** Work item **
Do these statements agree with the 5-fluorouracil pharmacokinetics text below? (a) Patient data came from four prospective clinical studies. (b) For the 46-h continuous infusion alone, the optimal sampling times were 0.1, 1 and 3 h. (c) A one-compartment model outperformed the other model structures. Answer yes or no for each, quoting the deciding words.

** Provided text **

[Start of section]

A significant proportion of patients receiving 5-fluorouracil-based chemotherapy have been reported to experience grade ≥ 3 toxicities, which range from 21 to 76% depending on the treatment regimen. This may in part be due to interpatient variability in pharmacokinetics. More recently, only about 20% of the patients were reported to achieve the target area under the concentration–time curve from time zero to infinity of 20–30 mg*h/L.

Objective

We aimed to evaluate existing population pharmacokinetic models and develop a final pharmacokinetic model. In addition, we aimed to identify optimal limited sampling strategies to accurately estimate individual area under the concentration–time curve from time zero to infinity, facilitating model-informed precision dosing using a fit-for-use application.

Methods

Patient data from four prospective clinical studies were obtained. Published 5-fluorouracil population pharmacokinetic models were evaluated. A final model was developed, and limited sampling strategies were identified. A user-friendly model-informed precision dosing application was created for initial and subsequent dose adjustments.

Results

Using the published models, population predictions resulted in underestimation of observed concentrations and misspecification of a 24-h infusion regimen were observed, with the two-compartment Michaelis–Menten model outperforming the other model structures. Of this model, the parameters were re-estimated and covariates analysis was conducted. Body surface area significantly influenced the maximum rate of reaction and was implemented using allometric scaling with an exponent of 1.14 (relative standard error 24%). For a bolus in combination with a 46-h continuous infusion, the best limited sampling strategy was T = 0.1 (end of bolus), 1 and 3 h after treatment initiation; while for the 46-h continuous infusion, the optimal limited sampling strategy was T = 0.8, 2, and 5 h. Model-informed precision dosing algorithms were implemented in an model-informed precision dosing application.

Conclusions

The external evaluation of 5-fluorouracil population pharmacokinetic models against a pooled prospective population resulted in a generic two-compartment Michaelis–Menten pharmacokinetic model with body surface area as a covariate on the maximum rate of reaction. The limited sampling strategy and the shiny model-informed precision dosing application demonstrated the potential for accurate dose individualization of 5-fluorouracil.

[End of section]

** Data provided **
[Start of section]

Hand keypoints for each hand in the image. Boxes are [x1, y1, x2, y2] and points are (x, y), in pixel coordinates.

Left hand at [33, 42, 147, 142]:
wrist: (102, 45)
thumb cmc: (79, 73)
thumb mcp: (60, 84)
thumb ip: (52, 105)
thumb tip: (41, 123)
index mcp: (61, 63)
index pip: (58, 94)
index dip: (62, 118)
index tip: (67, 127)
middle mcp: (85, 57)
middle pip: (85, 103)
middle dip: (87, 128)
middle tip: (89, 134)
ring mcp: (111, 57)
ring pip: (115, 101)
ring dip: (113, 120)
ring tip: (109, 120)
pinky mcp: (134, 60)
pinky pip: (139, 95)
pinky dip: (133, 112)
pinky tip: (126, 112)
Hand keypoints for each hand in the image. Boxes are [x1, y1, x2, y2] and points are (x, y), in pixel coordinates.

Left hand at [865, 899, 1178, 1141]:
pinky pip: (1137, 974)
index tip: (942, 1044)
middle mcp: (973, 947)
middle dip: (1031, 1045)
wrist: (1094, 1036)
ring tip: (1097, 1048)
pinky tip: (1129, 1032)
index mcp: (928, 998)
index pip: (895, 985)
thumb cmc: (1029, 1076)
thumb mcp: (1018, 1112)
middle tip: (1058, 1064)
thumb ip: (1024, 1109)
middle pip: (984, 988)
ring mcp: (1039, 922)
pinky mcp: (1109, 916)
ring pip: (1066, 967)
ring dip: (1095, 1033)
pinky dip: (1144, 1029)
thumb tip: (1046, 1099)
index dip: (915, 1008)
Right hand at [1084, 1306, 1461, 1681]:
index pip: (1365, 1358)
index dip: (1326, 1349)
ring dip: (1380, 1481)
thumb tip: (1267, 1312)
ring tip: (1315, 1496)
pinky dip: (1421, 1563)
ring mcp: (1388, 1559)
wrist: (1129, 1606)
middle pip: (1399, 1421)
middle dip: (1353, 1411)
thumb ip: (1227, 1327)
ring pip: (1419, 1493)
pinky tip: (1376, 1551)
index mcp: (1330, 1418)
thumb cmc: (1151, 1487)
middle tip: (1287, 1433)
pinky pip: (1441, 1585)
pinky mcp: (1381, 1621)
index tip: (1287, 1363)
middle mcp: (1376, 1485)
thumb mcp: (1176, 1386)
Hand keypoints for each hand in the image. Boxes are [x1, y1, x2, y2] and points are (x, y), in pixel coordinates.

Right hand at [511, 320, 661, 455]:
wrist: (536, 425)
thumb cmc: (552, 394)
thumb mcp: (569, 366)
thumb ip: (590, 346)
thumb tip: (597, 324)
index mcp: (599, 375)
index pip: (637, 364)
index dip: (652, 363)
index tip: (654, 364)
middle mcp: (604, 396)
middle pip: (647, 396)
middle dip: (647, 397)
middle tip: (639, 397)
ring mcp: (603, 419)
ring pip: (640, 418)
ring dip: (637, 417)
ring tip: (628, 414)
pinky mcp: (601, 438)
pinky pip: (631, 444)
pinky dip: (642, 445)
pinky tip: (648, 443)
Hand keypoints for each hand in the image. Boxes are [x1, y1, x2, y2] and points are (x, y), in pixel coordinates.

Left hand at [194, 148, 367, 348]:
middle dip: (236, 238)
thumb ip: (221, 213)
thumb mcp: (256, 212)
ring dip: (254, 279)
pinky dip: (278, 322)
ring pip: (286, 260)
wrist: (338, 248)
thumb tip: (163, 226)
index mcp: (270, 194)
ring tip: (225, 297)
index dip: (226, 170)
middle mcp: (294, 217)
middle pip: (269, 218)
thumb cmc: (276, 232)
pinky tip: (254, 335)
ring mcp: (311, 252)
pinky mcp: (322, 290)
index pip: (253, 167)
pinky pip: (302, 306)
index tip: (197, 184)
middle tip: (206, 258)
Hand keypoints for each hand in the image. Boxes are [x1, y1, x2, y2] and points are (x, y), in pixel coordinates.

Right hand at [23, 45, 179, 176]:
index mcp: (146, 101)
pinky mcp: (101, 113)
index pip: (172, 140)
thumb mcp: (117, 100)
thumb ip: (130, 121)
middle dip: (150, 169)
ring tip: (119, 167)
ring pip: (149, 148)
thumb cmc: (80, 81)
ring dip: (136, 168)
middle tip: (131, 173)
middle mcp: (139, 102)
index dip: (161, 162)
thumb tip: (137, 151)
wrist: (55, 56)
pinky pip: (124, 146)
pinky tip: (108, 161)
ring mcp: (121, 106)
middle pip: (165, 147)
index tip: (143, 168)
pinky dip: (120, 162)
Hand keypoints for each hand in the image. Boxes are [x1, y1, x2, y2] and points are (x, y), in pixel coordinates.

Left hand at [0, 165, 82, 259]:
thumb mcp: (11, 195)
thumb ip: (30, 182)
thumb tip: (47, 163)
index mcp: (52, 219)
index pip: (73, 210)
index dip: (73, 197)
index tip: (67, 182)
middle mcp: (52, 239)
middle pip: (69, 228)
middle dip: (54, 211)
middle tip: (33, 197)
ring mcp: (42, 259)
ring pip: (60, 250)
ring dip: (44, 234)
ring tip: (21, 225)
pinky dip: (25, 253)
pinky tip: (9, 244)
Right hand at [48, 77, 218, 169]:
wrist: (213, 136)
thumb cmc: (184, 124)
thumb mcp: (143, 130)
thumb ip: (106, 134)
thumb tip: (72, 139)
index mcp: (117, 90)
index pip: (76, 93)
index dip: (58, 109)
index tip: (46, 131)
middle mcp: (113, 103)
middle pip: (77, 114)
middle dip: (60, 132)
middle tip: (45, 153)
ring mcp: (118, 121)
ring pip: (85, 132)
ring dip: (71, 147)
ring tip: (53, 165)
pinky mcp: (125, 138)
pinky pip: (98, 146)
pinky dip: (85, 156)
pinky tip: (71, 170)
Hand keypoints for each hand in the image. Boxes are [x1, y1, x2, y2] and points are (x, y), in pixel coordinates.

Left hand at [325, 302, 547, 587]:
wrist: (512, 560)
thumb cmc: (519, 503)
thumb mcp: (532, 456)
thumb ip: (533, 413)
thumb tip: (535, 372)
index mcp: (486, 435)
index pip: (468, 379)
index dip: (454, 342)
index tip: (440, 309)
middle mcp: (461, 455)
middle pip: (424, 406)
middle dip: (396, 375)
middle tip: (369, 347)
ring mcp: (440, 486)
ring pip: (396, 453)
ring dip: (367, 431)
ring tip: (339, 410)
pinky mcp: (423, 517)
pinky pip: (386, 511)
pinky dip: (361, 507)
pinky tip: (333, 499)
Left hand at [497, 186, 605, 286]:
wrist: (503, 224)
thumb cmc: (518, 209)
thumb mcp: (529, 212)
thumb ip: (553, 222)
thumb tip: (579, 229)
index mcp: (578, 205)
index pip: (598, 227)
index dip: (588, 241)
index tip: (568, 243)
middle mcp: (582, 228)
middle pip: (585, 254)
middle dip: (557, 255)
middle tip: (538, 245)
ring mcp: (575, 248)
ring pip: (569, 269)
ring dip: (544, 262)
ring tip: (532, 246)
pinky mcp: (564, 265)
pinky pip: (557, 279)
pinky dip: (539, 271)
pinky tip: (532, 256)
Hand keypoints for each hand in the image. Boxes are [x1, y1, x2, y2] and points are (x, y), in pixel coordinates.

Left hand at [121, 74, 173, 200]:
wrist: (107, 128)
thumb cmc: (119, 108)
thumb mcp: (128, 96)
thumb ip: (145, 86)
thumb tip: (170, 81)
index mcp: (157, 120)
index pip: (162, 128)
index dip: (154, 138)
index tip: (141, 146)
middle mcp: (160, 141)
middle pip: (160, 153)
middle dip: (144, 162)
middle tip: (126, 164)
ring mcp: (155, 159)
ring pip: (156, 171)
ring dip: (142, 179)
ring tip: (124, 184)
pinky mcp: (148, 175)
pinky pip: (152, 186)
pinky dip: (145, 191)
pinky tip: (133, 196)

[End of section]

** Worked solution **
(a) Yes: "Patient data from four prospective clinical studies were obtained."
(b) No: "for the 46-h continuous infusion, the optimal limited sampling strategy was T = 0.8, 2, and 5 h."
(c) No: "with the two-compartment Michaelis–Menten model outperforming the other model structures."